O conhecimento público de algumas situações está a criar um clima favorável a uma modificação do enquadramento legal da criação e gestão de instituições de ensino superior privado. Resta saber se este clima perdurará e em que sentido vai ser aproveitado. Entre as propostas de reforma do modelo inclui-se a possível obrigatoriedade futura de as entidades instituidoras se revestirem de forma fundacional, como factor limitativo do apetite pelo lucro e preventivo do desencadeamento de lutas pelo poder.

Poder-se-á talvez esboçar um modelo de relacionamento em que

– as entidades instituidoras e as instituições tenham, ambas, personalidade jurídica;

– a forma de exercício da gestão administrativa e financeira seja objecto de acordo entre as partes, e confiada a uma equipa constituída para o efeito em regime de contrato de gestão;

– as entidades instituidoras que, por qualquer razão, perdessem capacidade ou idoneidade para assegurar o cumprimento das suas responsabilidades possam ser/sejam obrigadas a transmitir a terceiros, de capacidade e idoneidade comprovadas, os seus direitos sobre as instituições.

4. Financiamento

O financiamento das instituições de ensino superior privado é assegurado basicamente pelas elevadas propinas dos alunos, procurando, como é conhecido, as entidades instituidoras, pressionar o Estado a conceder apoios financeiros em igualdade de circunstâncias com o ensino público, designadamente sob a forma de cheque – ensino

A controvérsia público-privado é conhecida, mas a desigualdade de tratamento tem antes de mais raiz constitucional, uma vez que o artigo 73º da CRP exige que o Estado crie uma rede de estabelecimentos públicos de ensino que cubra as necessidades de toda a população, cabendo-lhe apenas reconhecer e fiscalizar o ensino privado, embora este tenha deixado de ser qualificado como “supletivo”.

No plano prático

– o financiamento público das instituições privadas é inviável, face a restrições financeiras reconhecidas;

– iria contribuir para uma sobrevivência artificial de algumas instituições e de alguns cursos iludindo a necessidade de reestruturações.
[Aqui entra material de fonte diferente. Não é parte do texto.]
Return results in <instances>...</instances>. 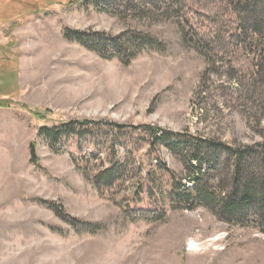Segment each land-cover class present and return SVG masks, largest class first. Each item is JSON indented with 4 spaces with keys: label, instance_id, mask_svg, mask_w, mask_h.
<instances>
[{
    "label": "rangeland",
    "instance_id": "rangeland-1",
    "mask_svg": "<svg viewBox=\"0 0 264 264\" xmlns=\"http://www.w3.org/2000/svg\"><path fill=\"white\" fill-rule=\"evenodd\" d=\"M140 1L0 0V264H264V233L172 208L159 178L161 196L138 186L159 162L183 170L163 143L147 154L148 126L262 140L264 57L198 49L204 27L220 35L238 22L230 0ZM132 36L157 46L131 57ZM83 120L79 137L40 131ZM113 141L125 181L104 187Z\"/></svg>",
    "mask_w": 264,
    "mask_h": 264
},
{
    "label": "trees",
    "instance_id": "trees-1",
    "mask_svg": "<svg viewBox=\"0 0 264 264\" xmlns=\"http://www.w3.org/2000/svg\"><path fill=\"white\" fill-rule=\"evenodd\" d=\"M230 5L238 18L236 25L230 29L227 27L220 35H217L218 30L215 28L204 27L201 34L199 33L201 37L197 42L198 49L207 52H211L212 49L213 53H221L236 44L237 47L254 48L260 57H264V0H230ZM182 30L183 33L186 32L185 27H182ZM73 34L79 36L80 33ZM207 39L211 40L208 44L205 43ZM125 44L131 57L137 55L135 49L138 47L157 46L152 36L128 37ZM93 49L98 52L97 48ZM7 105L8 101L0 100V106ZM32 111L38 118L45 117L42 111ZM89 124H91L89 120L61 122L55 126H43L40 131L45 138L52 141L55 136L74 134L79 137L84 131L82 128L88 127ZM114 128L118 130L117 136L125 135L123 125L115 124ZM144 129L151 137V142L149 141L151 148L147 154L157 150L156 143H163L183 163V170L178 176L176 172L159 162L155 165L159 174L154 170H148L143 178L147 182H139L138 186L145 187L150 195L160 193L158 195L161 196L162 192L157 184L164 181V184L169 186L166 197L172 208L194 209L201 206L223 221L251 226L264 233V135L261 141L243 144L194 136H189L188 140L180 134L158 126H148ZM114 142L109 149L110 166L102 172L107 174L104 187L117 186L125 181L122 177L125 170L122 160L114 162L116 154ZM136 142L133 141L132 144ZM30 152L31 160L36 161L35 143L30 144ZM189 184L192 186H188ZM137 192L141 193L140 190ZM142 217L150 219L147 214Z\"/></svg>",
    "mask_w": 264,
    "mask_h": 264
}]
</instances>
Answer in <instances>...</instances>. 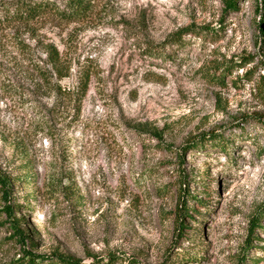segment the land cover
<instances>
[{
	"label": "rangeland",
	"instance_id": "rangeland-1",
	"mask_svg": "<svg viewBox=\"0 0 264 264\" xmlns=\"http://www.w3.org/2000/svg\"><path fill=\"white\" fill-rule=\"evenodd\" d=\"M22 1L0 0V264H264V0Z\"/></svg>",
	"mask_w": 264,
	"mask_h": 264
},
{
	"label": "trees",
	"instance_id": "trees-1",
	"mask_svg": "<svg viewBox=\"0 0 264 264\" xmlns=\"http://www.w3.org/2000/svg\"><path fill=\"white\" fill-rule=\"evenodd\" d=\"M226 5L229 9H235L236 5L234 0H229L226 2ZM54 4L47 0H34L32 2L30 1H22L12 12V17L17 18L23 21H33L34 18L40 16L41 14L53 9ZM67 6L63 10H59V14H61L62 17L68 18V19H74L77 17H81L86 14L88 7L86 6V3L83 0H68ZM188 31L191 32L190 29L182 28L177 30L176 33L172 34L168 37L167 42L171 44H177L178 41L182 38L183 34L187 33ZM264 29L261 27V33H263ZM47 55L49 59V63L52 66L54 76H56L57 81L64 79L68 77V71L67 68L64 67V62L62 61V58L60 55H58V52L55 48L52 46H49L47 49ZM160 52L154 53V56H160ZM247 63L246 60H243L241 64ZM233 64H227L225 65L226 68H229ZM224 67V68H225ZM251 73V71H249ZM248 72V73H249ZM247 73V72H246ZM84 76L79 80L76 87L68 92V96L73 104V112L75 114L79 111L81 102L83 98L85 97V93L87 91L88 87V81H89V75L87 73L83 74ZM212 77L217 81L221 82L222 77L215 78L214 75ZM152 133L155 135V131H152ZM0 188L3 191V194L5 193V189H7V180L0 174ZM13 208L12 206H7L6 212L12 215ZM262 217H264V206L261 209ZM9 221H11L10 229L12 231L11 236H9L7 239H15L21 237L23 235L22 231L19 228L18 222L15 220V218H11ZM260 219L255 218L252 222L249 231L250 233L253 232V228L259 225ZM44 261H48L53 264H81L78 260H75L69 256H65L62 254L56 255V256H50L47 257L45 255H35L31 254L29 252H25L21 259H18V262L21 264H43Z\"/></svg>",
	"mask_w": 264,
	"mask_h": 264
}]
</instances>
Nas circunstâncias actuais de impunidade no incumprimento de obrigações legais, também de ponderar

– que antes de se encarar qualquer forma de financiamento público do ensino privado será preciso garantir maior transparência nas relações entre entidades instituidoras e instituições;

– que atribuir um financiamento tipo cheque – ensino conduziria a criar uma “renda”, não em favor das instituições mais eficientes, mas das mais incumpridoras.

5. Gestão das instituições e intervenção sindical

A intervenção sindical nas instituições de ensino superior privado insere-se num modelo clássico de relacionamento sindicatos-entidades patronais, com a característica de ter lugar num ambiente que poderemos designar de capitalismo selvagem. Não se verificam assim as complexidades que apontámos anteriormente na intervenção nas instituições de ensino público.
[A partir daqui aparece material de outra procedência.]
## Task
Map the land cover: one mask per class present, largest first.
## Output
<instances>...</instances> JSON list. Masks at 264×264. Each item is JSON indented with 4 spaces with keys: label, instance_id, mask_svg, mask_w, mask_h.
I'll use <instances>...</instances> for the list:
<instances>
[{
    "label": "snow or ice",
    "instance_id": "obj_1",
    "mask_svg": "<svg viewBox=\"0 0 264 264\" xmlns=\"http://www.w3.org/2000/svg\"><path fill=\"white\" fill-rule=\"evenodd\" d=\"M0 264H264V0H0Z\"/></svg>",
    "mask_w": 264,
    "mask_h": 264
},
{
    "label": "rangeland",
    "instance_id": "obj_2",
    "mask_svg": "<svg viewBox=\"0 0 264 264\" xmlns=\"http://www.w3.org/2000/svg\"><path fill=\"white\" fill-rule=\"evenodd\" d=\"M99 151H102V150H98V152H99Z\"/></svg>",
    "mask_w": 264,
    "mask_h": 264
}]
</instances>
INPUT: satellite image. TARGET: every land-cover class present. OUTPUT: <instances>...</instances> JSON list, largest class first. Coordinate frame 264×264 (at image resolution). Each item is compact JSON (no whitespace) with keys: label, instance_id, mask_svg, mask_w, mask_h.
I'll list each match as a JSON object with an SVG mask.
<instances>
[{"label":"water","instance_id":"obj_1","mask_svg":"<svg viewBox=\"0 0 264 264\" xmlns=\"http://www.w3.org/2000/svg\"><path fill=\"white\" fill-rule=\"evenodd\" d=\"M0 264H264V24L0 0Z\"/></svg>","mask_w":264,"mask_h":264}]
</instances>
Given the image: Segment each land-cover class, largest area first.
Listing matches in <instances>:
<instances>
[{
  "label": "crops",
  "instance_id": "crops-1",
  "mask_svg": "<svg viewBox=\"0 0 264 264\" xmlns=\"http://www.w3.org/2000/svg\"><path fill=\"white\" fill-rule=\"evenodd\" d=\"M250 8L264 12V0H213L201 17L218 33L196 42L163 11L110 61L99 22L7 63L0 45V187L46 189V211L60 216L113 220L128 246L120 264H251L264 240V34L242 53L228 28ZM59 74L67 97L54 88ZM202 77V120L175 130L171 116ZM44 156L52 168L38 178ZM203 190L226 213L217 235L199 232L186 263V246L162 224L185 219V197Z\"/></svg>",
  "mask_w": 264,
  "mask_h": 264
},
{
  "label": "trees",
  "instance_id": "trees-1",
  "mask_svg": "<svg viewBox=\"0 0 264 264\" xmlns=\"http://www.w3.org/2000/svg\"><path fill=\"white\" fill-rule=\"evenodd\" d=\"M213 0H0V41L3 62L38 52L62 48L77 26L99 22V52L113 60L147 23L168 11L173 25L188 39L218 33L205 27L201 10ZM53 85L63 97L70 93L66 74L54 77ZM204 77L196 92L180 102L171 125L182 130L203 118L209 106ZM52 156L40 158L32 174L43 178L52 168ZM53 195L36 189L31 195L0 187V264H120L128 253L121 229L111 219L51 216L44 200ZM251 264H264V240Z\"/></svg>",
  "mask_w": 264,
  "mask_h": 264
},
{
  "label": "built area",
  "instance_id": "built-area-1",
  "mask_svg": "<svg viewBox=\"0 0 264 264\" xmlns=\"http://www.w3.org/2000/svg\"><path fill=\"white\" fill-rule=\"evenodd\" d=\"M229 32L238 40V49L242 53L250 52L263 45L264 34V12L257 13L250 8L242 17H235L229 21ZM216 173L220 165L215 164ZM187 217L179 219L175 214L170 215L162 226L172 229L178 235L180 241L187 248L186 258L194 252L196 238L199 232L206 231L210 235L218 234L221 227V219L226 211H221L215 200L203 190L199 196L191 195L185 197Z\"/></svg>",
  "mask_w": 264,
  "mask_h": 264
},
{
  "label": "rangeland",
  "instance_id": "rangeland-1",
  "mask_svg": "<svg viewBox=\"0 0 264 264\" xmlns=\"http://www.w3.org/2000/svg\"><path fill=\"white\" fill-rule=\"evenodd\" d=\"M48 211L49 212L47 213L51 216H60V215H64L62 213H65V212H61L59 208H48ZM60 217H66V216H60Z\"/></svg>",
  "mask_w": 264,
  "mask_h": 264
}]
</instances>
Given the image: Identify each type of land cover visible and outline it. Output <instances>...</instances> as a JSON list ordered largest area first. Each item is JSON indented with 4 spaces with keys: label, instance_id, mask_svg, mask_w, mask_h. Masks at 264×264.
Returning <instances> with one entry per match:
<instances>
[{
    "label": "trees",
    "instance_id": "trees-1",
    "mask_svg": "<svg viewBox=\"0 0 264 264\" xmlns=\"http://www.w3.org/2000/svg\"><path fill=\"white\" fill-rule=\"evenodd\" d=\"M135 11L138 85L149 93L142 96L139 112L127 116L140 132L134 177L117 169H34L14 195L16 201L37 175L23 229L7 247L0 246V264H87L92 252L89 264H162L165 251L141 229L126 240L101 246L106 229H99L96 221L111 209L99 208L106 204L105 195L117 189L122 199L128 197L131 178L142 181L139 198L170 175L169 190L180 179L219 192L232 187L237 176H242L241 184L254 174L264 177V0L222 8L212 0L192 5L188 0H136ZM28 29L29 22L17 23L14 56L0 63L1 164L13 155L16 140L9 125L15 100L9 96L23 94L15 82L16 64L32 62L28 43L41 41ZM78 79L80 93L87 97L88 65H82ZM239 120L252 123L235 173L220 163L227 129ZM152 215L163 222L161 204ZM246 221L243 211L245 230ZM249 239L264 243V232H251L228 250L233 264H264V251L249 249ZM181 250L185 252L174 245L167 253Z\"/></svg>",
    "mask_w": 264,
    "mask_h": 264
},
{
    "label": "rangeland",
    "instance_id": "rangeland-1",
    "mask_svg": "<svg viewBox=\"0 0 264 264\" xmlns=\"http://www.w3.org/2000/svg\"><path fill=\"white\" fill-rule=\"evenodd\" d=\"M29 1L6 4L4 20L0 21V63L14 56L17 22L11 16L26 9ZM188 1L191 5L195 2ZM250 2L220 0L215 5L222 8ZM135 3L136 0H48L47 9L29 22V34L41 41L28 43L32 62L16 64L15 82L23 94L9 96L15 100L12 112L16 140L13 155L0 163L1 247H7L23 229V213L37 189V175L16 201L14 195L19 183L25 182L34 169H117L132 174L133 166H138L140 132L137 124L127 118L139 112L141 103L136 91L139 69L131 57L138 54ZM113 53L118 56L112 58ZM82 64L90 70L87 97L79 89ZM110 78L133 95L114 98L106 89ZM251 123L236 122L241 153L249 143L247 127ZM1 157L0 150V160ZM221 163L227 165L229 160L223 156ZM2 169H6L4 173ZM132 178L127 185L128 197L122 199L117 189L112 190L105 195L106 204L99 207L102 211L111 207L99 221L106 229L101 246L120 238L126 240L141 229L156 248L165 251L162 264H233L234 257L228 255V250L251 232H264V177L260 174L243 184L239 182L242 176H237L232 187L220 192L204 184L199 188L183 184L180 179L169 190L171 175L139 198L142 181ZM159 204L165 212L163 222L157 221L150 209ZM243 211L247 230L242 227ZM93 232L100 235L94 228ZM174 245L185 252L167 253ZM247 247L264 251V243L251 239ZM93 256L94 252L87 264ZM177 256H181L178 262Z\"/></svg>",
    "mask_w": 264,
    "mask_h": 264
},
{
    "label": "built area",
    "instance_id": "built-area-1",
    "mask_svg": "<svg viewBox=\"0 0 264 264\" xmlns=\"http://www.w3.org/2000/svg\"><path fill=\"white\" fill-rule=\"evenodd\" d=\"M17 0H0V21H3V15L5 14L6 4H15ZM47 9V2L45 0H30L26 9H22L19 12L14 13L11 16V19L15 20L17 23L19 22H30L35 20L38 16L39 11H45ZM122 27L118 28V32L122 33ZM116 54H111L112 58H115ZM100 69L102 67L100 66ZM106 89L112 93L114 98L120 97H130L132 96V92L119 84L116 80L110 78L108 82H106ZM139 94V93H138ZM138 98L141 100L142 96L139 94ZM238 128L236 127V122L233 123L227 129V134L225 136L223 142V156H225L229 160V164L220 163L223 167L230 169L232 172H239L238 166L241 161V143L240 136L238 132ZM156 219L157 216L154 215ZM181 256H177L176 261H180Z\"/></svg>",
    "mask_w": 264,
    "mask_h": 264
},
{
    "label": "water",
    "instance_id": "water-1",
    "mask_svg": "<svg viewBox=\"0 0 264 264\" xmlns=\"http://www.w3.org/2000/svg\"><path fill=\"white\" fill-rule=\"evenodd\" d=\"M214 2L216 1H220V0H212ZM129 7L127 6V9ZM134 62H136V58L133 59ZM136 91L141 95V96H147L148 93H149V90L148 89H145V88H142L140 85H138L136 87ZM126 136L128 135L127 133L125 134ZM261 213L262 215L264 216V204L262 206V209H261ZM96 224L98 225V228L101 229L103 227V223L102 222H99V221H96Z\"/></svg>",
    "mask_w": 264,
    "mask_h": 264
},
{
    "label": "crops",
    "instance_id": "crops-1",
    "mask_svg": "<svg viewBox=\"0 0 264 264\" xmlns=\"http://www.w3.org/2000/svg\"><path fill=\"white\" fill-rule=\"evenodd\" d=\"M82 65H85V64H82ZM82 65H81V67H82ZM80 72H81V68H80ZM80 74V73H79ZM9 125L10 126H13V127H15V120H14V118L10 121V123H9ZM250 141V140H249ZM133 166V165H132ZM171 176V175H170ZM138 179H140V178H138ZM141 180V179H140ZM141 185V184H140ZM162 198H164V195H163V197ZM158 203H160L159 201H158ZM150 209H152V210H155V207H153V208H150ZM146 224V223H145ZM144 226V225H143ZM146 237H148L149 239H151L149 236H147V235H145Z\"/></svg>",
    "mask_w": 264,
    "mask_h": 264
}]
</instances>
O SNESup definiu já em Conselho Nacional orientações quanto ao regime laboral no ensino superior particular e cooperativo que, pese embora o retrocesso decorrente da revogação da Lei nº 26/2000, de 23 de Agosto, são de manter.

Entende-se contudo que a salvaguarda da dignidade do ensino superior exige que o SNESup se bata também pela defesa da legalidade dos estatutos e regulamentos que não os laborais, designadamente com vista a garantir o respeito pela autonomia dos órgãos científicos e pedagógicos e a não-inclusão nestes órgãos de membros designados directa ou indirectamente pelas entidades instituidoras.

A salvaguarda da dignidade do ensino superior seja ele público ou privado passa pela dignificação da profissão de professor de uma forma indiferenciada em todos os subsistemas e pelo reconhecimento e valorização, por parte das instituições, do papel basilar que estes desempenham.